▶ Assignment: Within the entries below, find every line that has the string "service", then copy it.

▶ Records supplied:
======

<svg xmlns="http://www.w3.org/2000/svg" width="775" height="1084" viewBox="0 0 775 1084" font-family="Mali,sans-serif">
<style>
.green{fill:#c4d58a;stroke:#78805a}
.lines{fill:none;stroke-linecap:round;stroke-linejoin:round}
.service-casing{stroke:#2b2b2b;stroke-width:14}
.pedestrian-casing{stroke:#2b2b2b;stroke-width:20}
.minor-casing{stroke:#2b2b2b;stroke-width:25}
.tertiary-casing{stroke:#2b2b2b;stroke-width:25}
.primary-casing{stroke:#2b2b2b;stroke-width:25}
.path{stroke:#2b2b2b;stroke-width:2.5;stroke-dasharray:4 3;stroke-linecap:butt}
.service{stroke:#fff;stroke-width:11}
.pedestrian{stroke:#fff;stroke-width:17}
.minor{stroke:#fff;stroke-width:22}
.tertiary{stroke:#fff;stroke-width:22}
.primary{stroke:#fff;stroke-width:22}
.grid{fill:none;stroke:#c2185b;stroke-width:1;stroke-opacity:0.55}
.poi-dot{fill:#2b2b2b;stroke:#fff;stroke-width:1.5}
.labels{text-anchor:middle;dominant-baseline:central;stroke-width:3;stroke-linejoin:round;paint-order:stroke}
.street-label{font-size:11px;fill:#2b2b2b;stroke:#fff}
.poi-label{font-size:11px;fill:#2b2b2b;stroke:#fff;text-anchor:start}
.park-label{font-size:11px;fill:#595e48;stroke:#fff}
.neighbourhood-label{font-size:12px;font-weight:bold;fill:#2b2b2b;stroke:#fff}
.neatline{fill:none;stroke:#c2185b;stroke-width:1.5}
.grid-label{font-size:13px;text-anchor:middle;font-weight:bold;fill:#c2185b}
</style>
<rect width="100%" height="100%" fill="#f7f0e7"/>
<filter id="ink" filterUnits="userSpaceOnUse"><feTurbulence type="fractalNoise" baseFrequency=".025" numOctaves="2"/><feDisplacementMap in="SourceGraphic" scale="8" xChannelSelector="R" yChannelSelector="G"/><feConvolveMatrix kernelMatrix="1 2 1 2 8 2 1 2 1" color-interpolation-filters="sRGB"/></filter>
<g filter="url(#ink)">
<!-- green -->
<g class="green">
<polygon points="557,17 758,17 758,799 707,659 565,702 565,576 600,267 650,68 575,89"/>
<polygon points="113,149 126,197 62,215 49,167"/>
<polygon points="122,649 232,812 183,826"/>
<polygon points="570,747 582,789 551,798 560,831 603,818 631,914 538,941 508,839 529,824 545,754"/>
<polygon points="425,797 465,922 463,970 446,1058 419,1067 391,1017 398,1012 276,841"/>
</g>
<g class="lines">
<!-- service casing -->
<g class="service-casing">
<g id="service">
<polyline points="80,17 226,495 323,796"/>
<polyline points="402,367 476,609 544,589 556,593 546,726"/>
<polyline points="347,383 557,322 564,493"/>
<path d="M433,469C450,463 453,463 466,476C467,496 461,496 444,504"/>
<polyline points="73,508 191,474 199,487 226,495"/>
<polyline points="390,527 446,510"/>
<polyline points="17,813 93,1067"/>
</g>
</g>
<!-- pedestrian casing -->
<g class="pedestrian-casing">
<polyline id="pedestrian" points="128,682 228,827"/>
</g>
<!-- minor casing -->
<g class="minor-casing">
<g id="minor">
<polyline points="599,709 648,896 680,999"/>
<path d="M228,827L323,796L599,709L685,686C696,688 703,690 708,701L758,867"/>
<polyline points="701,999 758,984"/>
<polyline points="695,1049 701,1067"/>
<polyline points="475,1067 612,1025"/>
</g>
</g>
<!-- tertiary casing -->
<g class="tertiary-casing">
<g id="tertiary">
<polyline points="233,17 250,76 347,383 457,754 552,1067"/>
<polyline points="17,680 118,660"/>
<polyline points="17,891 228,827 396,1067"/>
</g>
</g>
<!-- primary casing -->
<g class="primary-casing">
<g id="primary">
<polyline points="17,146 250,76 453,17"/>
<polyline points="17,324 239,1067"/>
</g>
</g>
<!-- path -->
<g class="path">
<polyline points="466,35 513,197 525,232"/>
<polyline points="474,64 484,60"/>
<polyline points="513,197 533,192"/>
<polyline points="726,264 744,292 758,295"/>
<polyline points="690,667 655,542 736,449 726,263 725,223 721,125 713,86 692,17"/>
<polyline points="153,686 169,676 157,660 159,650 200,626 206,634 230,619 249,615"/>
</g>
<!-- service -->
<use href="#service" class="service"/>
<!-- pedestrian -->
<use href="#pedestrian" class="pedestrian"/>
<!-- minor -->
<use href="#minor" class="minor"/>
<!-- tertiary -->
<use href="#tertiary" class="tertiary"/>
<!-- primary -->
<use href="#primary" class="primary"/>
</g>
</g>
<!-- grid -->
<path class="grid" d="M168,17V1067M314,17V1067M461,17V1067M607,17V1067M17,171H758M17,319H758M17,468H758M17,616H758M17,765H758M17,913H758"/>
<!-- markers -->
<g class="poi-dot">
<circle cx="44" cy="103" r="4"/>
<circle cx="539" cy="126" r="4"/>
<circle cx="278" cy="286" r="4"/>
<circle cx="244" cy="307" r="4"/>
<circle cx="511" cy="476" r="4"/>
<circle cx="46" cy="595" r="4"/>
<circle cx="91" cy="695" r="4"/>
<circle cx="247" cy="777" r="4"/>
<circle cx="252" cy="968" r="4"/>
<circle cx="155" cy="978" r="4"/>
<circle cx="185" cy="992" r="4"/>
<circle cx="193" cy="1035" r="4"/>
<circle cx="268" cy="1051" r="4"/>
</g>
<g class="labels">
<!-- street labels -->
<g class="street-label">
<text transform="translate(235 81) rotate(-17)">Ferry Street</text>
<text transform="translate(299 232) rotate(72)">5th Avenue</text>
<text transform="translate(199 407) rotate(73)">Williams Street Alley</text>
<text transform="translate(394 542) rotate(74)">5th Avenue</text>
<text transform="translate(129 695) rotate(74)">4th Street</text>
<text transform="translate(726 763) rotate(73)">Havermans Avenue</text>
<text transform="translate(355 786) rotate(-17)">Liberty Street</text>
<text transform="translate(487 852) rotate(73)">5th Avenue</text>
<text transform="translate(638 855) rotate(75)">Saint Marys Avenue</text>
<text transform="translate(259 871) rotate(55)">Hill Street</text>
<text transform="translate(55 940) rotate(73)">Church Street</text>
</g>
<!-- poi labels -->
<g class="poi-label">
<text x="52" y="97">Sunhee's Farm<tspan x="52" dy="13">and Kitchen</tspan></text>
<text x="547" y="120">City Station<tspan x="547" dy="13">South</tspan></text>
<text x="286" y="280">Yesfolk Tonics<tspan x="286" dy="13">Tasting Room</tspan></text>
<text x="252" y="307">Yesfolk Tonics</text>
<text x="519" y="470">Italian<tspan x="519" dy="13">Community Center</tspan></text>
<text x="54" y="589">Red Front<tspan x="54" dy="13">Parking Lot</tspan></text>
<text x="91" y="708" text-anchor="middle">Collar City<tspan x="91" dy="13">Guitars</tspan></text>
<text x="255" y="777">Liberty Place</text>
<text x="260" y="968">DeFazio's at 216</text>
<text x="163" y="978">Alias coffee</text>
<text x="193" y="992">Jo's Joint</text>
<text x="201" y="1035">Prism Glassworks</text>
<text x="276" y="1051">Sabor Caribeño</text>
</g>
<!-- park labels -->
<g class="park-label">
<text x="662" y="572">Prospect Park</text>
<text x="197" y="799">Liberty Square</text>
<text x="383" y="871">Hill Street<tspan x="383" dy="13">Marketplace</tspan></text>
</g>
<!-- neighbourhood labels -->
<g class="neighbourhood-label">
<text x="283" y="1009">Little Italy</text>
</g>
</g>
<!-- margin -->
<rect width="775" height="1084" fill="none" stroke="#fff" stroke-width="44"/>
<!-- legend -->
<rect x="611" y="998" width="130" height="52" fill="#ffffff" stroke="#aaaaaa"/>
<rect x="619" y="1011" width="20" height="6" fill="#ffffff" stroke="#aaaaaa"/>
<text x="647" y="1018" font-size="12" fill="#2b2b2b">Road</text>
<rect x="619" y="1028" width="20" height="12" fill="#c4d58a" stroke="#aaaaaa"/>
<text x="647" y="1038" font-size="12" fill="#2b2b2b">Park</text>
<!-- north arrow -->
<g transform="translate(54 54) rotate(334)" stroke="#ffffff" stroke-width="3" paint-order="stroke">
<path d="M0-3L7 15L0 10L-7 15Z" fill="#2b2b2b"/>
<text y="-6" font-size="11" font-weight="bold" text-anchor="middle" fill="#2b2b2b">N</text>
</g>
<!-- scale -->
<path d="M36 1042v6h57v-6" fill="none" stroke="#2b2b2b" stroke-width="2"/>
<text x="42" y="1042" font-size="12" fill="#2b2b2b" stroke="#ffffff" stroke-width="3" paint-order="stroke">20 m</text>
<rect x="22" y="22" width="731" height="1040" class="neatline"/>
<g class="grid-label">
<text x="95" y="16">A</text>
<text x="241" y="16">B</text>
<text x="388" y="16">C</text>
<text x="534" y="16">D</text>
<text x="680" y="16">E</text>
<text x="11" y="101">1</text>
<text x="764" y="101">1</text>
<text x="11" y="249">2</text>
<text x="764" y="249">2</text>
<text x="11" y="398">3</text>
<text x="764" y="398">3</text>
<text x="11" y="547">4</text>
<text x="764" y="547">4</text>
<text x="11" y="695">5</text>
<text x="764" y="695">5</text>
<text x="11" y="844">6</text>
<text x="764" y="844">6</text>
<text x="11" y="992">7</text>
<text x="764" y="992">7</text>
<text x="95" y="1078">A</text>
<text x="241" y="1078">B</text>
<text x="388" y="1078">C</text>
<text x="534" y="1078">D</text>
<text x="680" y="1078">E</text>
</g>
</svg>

======

▶ Response area:
.service-casing{stroke:#2b2b2b;stroke-width:14}
.service{stroke:#fff;stroke-width:11}
<!-- service casing -->
<g class="service-casing">
<g id="service">
<!-- service -->
<use href="#service" class="service"/>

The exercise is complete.